WHAT THE TASK REQUIRES :: Please copy the data below exactly; none of the pictures in it belong in the copy.

====== LISTED RECORDS

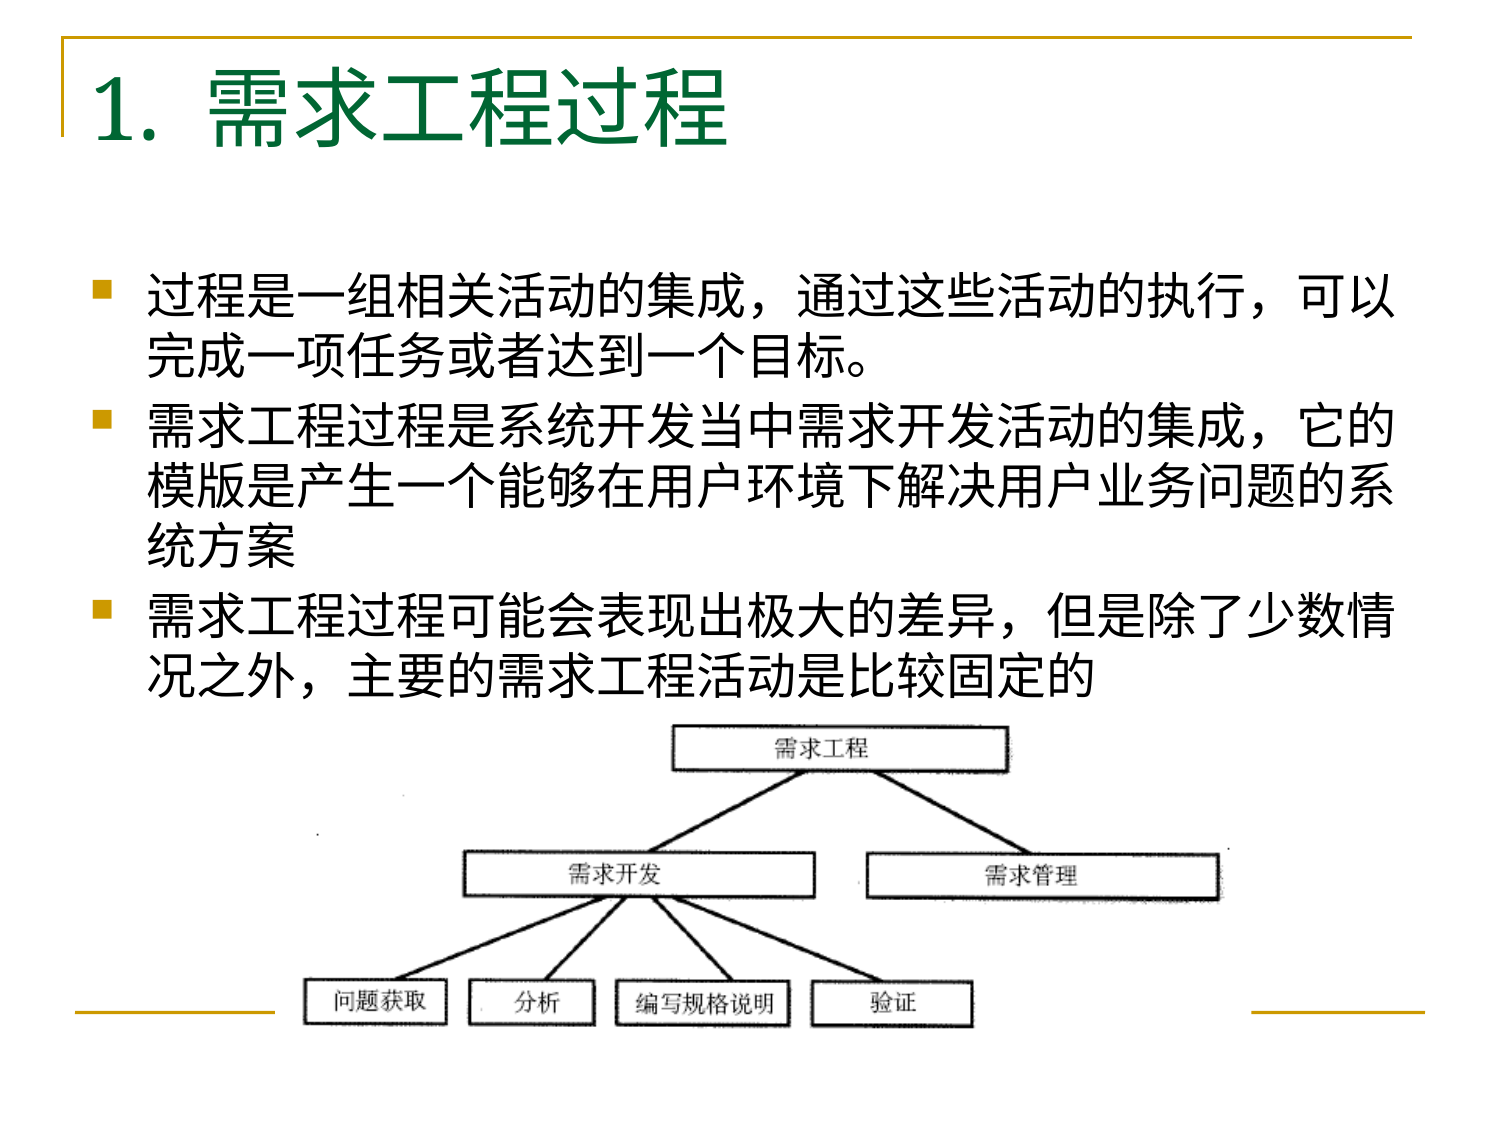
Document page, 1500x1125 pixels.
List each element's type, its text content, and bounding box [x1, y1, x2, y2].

picture [274, 712, 1252, 1039]
list 过程是一组相关活动的集成，通过这些活动的执行，可以完成一项任务或者达到一个目标。 需求工程过程是系统开发当中需求开发活动的集成，它的模版是产生一个能够在用户环境下解决用户业务问题的系统方案 需求工程过程可能会表现出极大的差异，但是除了少数情况之外，主要的需求工程活动是比较固定的 [75, 256, 1425, 398]
list 过程是一组相关活动的集成，通过这些活动的执行，可以完成一项任务或者达到一个目标。 需求工程过程是系统开发当中需求开发活动的集成，它的模版是产生一个能够在用户环境下解决用户业务问题的系统方案 需求工程过程可能会表现出极大的差异，但是除了少数情况之外，主要的需求工程活动是比较固定的 [75, 399, 1425, 1000]
title 1. 需求工程过程 [75, 45, 1425, 233]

============

EXPECTED ANSWER ::
Document page, 1500x1125 pixels.
List each element's type, its text content, and bounding box [x1, y1, x2, y2].

picture [274, 712, 1252, 1039]
list 过程是一组相关活动的集成，通过这些活动的执行，可以完成一项任务或者达到一个目标。 需求工程过程是系统开发当中需求开发活动的集成，它的模版是产生一个能够在用户环境下解决用户业务问题的系统方案 需求工程过程可能会表现出极大的差异，但是除了少数情况之外，主要的需求工程活动是比较固定的 [75, 256, 1425, 398]
list 过程是一组相关活动的集成，通过这些活动的执行，可以完成一项任务或者达到一个目标。 需求工程过程是系统开发当中需求开发活动的集成，它的模版是产生一个能够在用户环境下解决用户业务问题的系统方案 需求工程过程可能会表现出极大的差异，但是除了少数情况之外，主要的需求工程活动是比较固定的 [75, 399, 1425, 1000]
title 1. 需求工程过程 [75, 45, 1425, 233]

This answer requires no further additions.